**Data supplied:**
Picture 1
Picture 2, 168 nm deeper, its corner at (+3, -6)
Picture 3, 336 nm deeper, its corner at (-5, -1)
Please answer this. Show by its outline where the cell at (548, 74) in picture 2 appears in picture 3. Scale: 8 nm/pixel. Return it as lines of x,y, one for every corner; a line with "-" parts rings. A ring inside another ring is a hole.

==

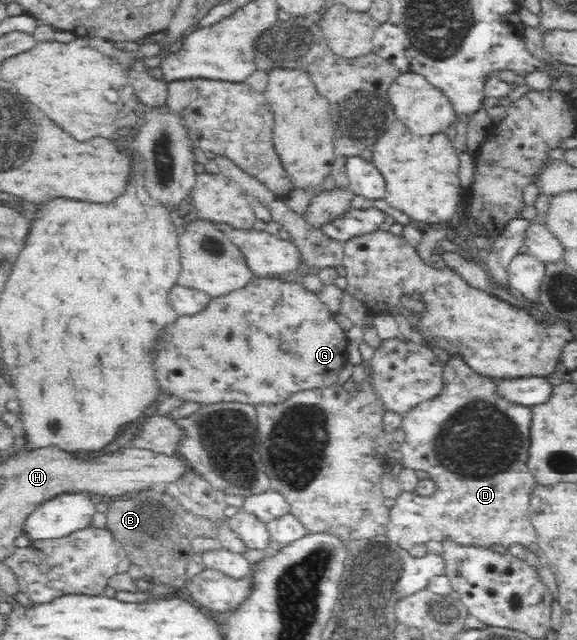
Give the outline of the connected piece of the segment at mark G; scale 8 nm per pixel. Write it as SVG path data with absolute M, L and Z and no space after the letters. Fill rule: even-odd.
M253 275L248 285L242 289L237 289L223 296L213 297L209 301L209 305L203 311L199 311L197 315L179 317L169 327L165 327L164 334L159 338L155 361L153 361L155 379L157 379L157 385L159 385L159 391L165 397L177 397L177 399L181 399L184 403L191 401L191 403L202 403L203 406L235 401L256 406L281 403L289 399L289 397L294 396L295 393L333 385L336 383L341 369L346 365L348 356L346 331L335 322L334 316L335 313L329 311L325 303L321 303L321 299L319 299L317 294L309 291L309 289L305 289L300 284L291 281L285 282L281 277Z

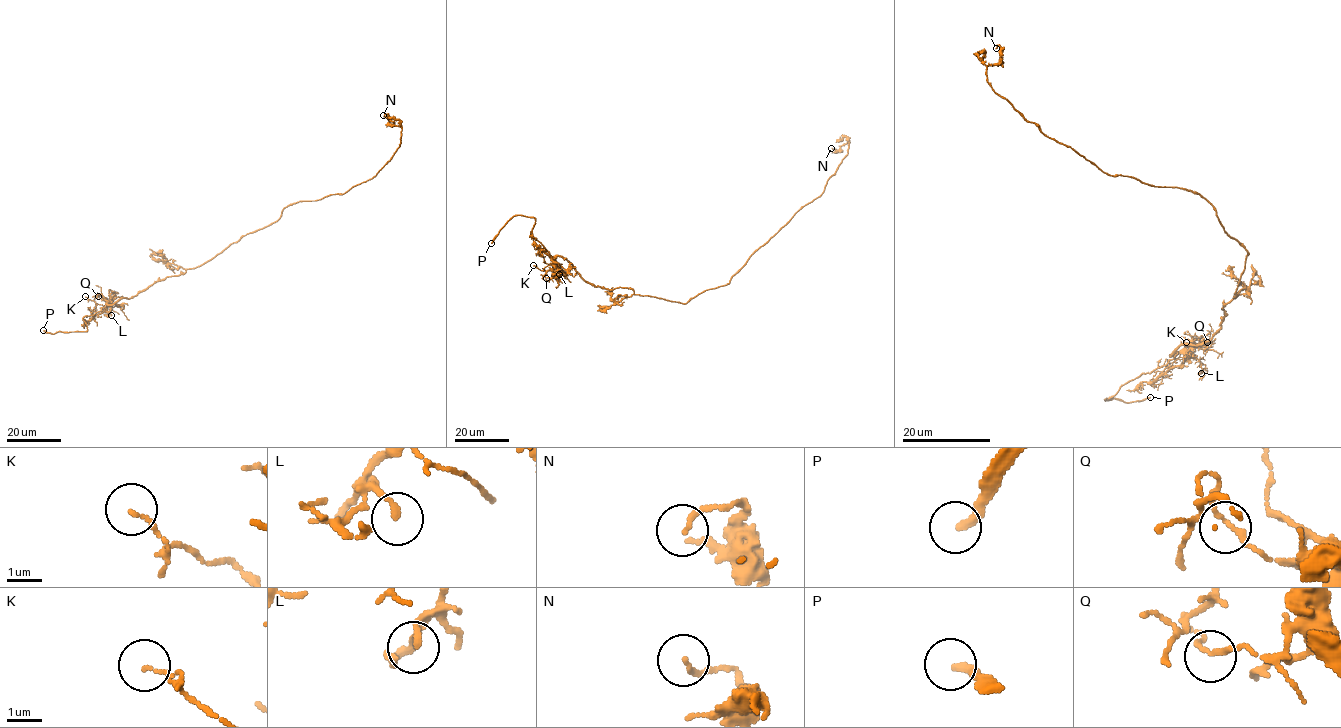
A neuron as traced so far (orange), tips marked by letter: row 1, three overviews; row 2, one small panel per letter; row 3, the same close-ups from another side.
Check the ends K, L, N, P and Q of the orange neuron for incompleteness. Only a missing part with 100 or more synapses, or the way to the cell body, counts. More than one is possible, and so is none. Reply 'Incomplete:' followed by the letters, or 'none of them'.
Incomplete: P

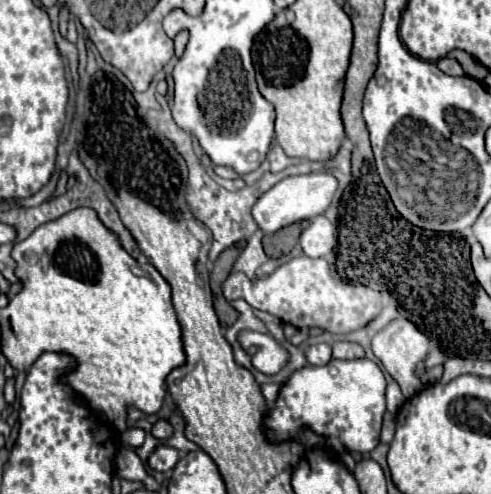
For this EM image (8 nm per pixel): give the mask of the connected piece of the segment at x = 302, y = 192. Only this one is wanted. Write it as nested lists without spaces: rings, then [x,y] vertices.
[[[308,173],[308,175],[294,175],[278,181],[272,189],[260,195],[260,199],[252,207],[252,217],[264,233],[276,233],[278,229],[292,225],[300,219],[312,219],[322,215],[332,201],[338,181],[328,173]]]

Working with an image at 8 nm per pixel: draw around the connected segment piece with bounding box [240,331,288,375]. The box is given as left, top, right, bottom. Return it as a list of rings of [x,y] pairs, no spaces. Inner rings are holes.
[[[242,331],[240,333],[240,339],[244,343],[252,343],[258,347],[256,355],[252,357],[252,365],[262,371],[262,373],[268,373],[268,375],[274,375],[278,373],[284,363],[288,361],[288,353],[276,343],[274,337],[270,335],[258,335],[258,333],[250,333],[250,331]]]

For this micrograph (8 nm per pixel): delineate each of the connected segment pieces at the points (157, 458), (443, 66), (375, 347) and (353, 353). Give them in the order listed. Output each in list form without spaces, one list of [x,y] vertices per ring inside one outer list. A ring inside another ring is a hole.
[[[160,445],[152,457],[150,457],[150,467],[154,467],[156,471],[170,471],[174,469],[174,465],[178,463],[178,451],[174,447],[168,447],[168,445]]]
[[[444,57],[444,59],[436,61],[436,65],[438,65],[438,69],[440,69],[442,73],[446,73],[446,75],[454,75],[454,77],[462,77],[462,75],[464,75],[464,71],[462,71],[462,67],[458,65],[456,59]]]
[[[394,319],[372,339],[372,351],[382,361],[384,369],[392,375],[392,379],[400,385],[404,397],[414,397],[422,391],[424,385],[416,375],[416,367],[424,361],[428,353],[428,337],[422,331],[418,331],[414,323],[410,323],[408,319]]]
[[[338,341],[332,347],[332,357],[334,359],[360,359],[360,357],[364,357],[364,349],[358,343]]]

**What you are asked to do:**
Word for word, restate the lines above from the line containing "Picture 3, 336" through the line containing "Please answer this.", with both included and nothing else.

**Exercise solution:**
Picture 3, 336 nm deeper, its corner at (-5, -1)
Please answer this. Show by its outline where the cell at (548, 74) in picture 2 appears in picture 3. Scale: 8 nm/pixel. Return it as lines of x,y, one for every corner; a line with "-" parts rings. A ring inside another ring is a hole.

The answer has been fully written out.